Gen. Stat. § 95–25.6 and § 95-25.7. Regarding Defendants alleged failure to pay wages when due, Plaintiffs allege that paychecks have taken longer than one month before they were received. (ECF No. 78-2 at 46:11-14.) Defendant Martin confirms this when asked “that was the month you weren’t paying people until the 22nd following the month worked, correct?” (ECF No. 78-1 at 272:3-5.) To which she responds “mm-hmm . . . it was the next month . . . that they got paid.” (Id. 272:6, 272:11-12.) Additionally, Plaintiffs have stated that they clocked in more hours than were reflected on their paystubs and that they were, at times, unable to receive their paystubs. (ECF Nos. 78-2 at 46:7-8; 78-12 at 5–6; 78-21 at 21:19-23.) See Webb v. Daymark Recover Sevs., Inc., 646 F. Supp. 3d 675, 688–89 (M.D.N.C. Dec. 20, 2022) (finding that discrepancies in employees timesheet when compared to their paystubs created a genuine dispute on the payday claim).

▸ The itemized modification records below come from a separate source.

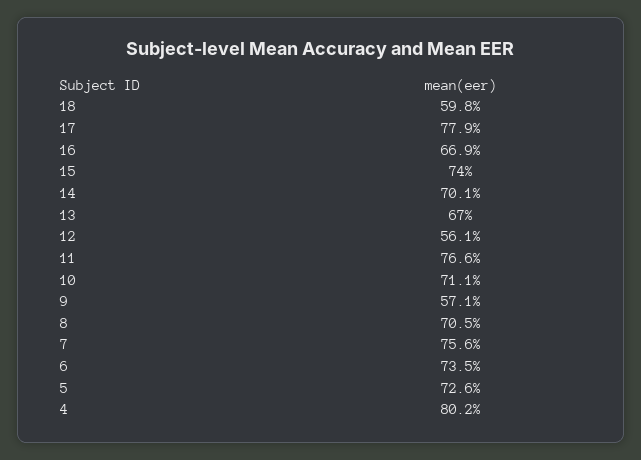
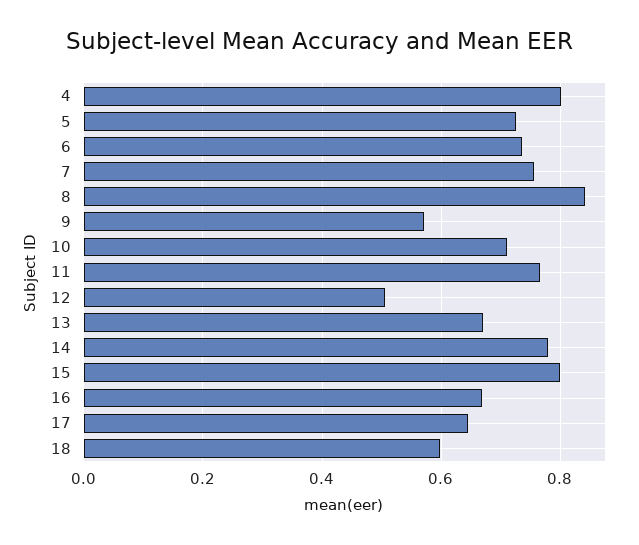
17: 0.779 -> 0.64
15: 0.74 -> 0.8
14: 0.701 -> 0.78
12: 0.561 -> 0.5
8: 0.705 -> 0.84

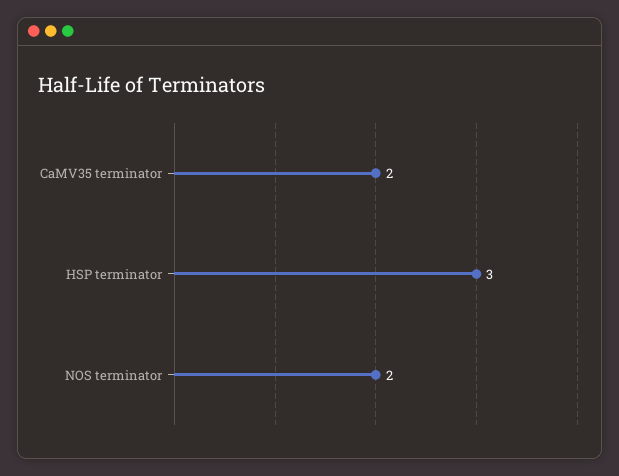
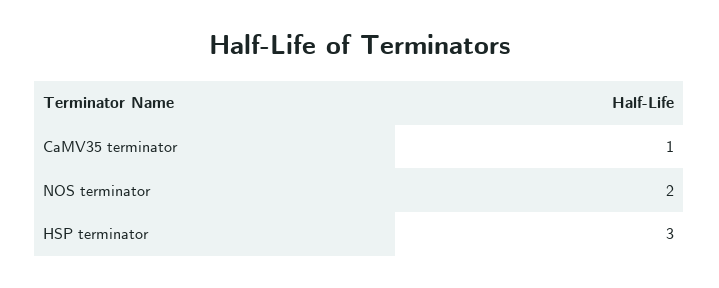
CaMV35 terminator: 2 -> 1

There are also genuine disputes regarding whether improper reductions were taken from employee’s paychecks and whether they were paid for trainings. Plaintiffs state that their paystubs would include itemized deductions for trainings. (ECF No. 78-23 at 31:15-25.) When Defendant Martin was asked whether she had written authorization to take deductions for trainings out of an employee’s paycheck she states, “I don’t know. I have no idea.” (ECF
No. 78-1 at 273:22-24.) Therefore, Defendants have not shown an absence of any genuine dispute of material fact as it pertains to their alleged failure to pay wages due under the NCWHA. Defendants’ motion will be granted in part and denied in part. For the reasons stated herein, the Court enters the following: ORDER
IT IS THEREFORE ORDERED that Defendants’ Second Motion for Summary Judgment, (ECF No. 108), is GRANTED in part and DENIED in part. It is GRANTED with respect to Plaintiff’s claim in Count I of failure to pay wages due for trainings that occurred prior to the first day of work, and it is DENIED with respect to all other claims under Counts I, II, and III. This, the 1st day of April 2025.